1. Labor heartland swing

Less swing than the average for the state. But when you’re getting over 70% of the vote already, there’s not room for much more of a swing to Labor.

2. Nationals heartland

Hardly any swing to Labor. In fact, a slight swing from Labor to the Nationals in several seats, except the one they lost to an independent in Mildura. If these seats represent the fabled conservative base that Sky After Dark incessantly talks about and Peta Credlin comes from, then this election was not a repudiation of the conservative Right at all. The problem, of course, is that this kind of seat covers such a small proportion of the Australian electorate.

3. Green/Labor contests

No dramatic swings to Labor either in these seats. The result is more or less status quo, if not a little disappointing for the Greens.

4. Swinging seats

While these all stayed with Labor, the swings were variable. Some were around the state-wide average, while others were considerably more.

5. Liberal heartland swing

This is the most interesting aspect of the whole poll. Swings to Labor were truly dramatic and unanticipated. 

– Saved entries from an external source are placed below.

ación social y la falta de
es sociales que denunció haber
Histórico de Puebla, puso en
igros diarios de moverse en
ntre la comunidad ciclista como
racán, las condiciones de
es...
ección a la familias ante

Picking Hawthorn as an example – because it is so blue ribbon Liberal and because it had a decent Liberal MP in John Pesutto – the swing was over 10%. Labor (in the form of candidate John Ormond Kennedy, a former teacher now living in a retirement home) is ahead as of Sunday 2 December by 164 votes and may well take the seat.

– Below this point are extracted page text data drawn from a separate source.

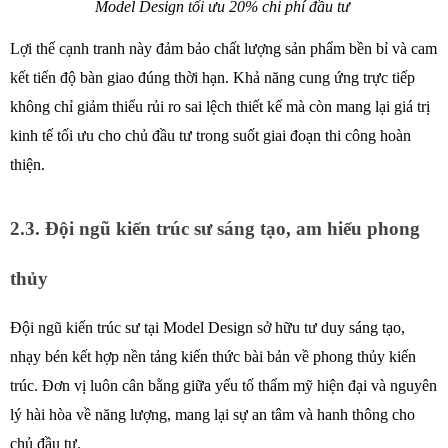
Model Design tối ưu 20% chi phí đầu tư 
Lợi thế cạnh tranh này đảm bảo chất lượng sản phẩm bền bỉ và cam 
kết tiến độ bàn giao đúng thời hạn. Khả năng cung ứng trực tiếp 
không chỉ giảm thiểu rủi ro sai lệch thiết kế mà còn mang lại giá trị 
kinh tế tối ưu cho chủ đầu tư trong suốt giai đoạn thi công hoàn 
thiện.
2.3. Đội ngũ kiến trúc sư sáng tạo, am hiểu phong 
thủy 
Đội ngũ kiến trúc sư tại Model Design sở hữu tư duy sáng tạo, 
nhạy bén kết hợp nền tảng kiến thức bài bản về phong thủy kiến 
trúc. Đơn vị luôn cân bằng giữa yếu tố thẩm mỹ hiện đại và nguyên 
lý hài hòa về năng lượng, mang lại sự an tâm và hanh thông cho 
chủ đầu tư.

All credit to Kennedy in Hawthorn, but I think he is the aberration here. The Liberals’ lead in the other heartland seats was so great that it is extremely unlikely that most of those who switched from Liberal to Labor were actually voting for a change of local member, let alone the re-election of a Labor Government. They had what they thought was the luxury of a protest vote and acted against the Liberals accordingly. And nearly all of these “blue ribbon” Liberals were indeed re-elected, despite the massive swings to Labor in their electorates. While the Greens vote didn’t change much, the swing to Labor was double the state average.

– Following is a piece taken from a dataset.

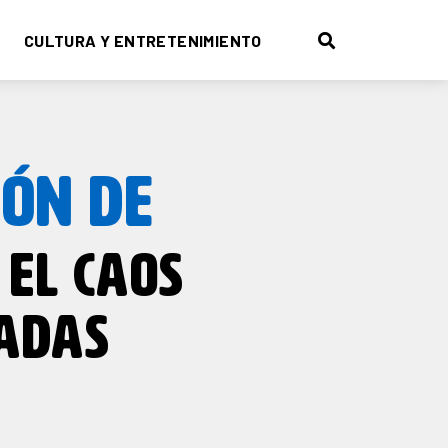
CULTURA Y ENTRETENIMIENTO
ÓN DE
EL CAOS
DADAS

What does this tell us? The point is as obvious as the nose on your face, but many prominent Liberals and the Right-wing commentariat have spent a week denying it, continuing to dig themselves into a deeper hole. Liberal voters in their tens of thousands were not voting for the Greens, or for Labor. They were voting against something — they were making a statement.

And what might that statement be?

According to media reports, Liberal MP Kelly O’Dwyer summed it thusly — the Liberals have a triple problem: a “women problem” (sic), a homophobic problem and an energy/climate change problem. This does seem to sum up the situation pretty well. The hard-Right – the Conservative mob that Abbott represents and regurgitates – have prevented any progress on these issues in the Liberal Party for a long time and still do. And huge numbers of Liberal voters are now repulsed by it. Metropolitan Liberals have reached a breaking point.

And it is already painfully, almost comically, obvious that Morrison doesn't have a clue what to do about it. Probably because, lodged deep inside his heart and brain, none of these three problems are problems at all. Morrison is too superficial to understand these issues beyond thinking that a bit of marketing spin will do the trick. 

We may have had worse Prime Ministers. A name like Abbott comes to mind. But rarely have we had one as shallow as ScoMo, or as prone to pointless thought bubbles that pop as soon as they are uttered. That he would have lent his own credibility to an attempt to save Craig Kelly in NSW over the weekend, thereby screwing up any possible political capital for himself from the G20, tells us all we need to know about the positions outlined by O’Kelly a week ago. Morrison will never get it.